Lovers of books about giant, human driven robots rejoice! Sylvain Neuvel has delivered a worthy and engaging sequel to his giant robot building debut Sleeping Giants. Waking Gods takes up the story ten years after the end of the first book – the giant robot Themis has become a promotional tool for the Earth Defence Corp and while individual countries would love to get their hands on it for themselves has stayed under the control of the UN. Mystery still surrounds the (SPOILER!) reappearance of scientist Rose Franklin, who is trying to deal with the fact that another version of herself was the one who got the project off the ground.
Neuvel immediately shakes up the status quo with the appearance of another giant robot in the centre of London. This sets the second book up to be very different to the first. These new robots are as powerful as Themis and have a seemingly deadly intent. With Themis outnumbered and outgunned, Waking Gods becomes a race against time as the world tries to discover what these invaders want or destroy them before humanity is wiped out.
Waking Gods is told in the same style as the first book – as a series of interviews and transcripts. Once again these are led by the shadowy unnamed figure who masterminded the Themis project and who is getting some advice from an alien living among us. But there are plenty of sections from other points of view including letters, news reports and diary entries. Neuvel has become more adept at this style and the action sequences work better in this volume than in Sleeping Giants.

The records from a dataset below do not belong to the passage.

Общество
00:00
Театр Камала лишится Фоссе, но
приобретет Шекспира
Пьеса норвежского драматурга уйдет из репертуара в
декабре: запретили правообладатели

Waking Gods is a fantastic easter egg hunt for science fiction fans. Neuvel’s acknowledgements make it clear (although it is obvious from the text) that he is a big Star Wars fan. But Waking Gods also pays homage to the manga roots of giant robot stories with, among other references, a character named after much loved Japanese manga and anime series Evangelion (in which teenagers pilot giant robots against giant monsters).
Waking Gods is not just a great book for manga fans, though, it is thoughtful, tense science fiction. Neuvel does not shy away from tragedy or consequences. Taking a leaf out of the George RR Martin playbook, it turns out that no one is safe. This adds to the tension and emotional heft to the narrative. Waking Gods took the premise of Sleeping Giants in a new direction and the cliffhanger end of the book shows that Neuvel clearly has something different again planned for the next volume.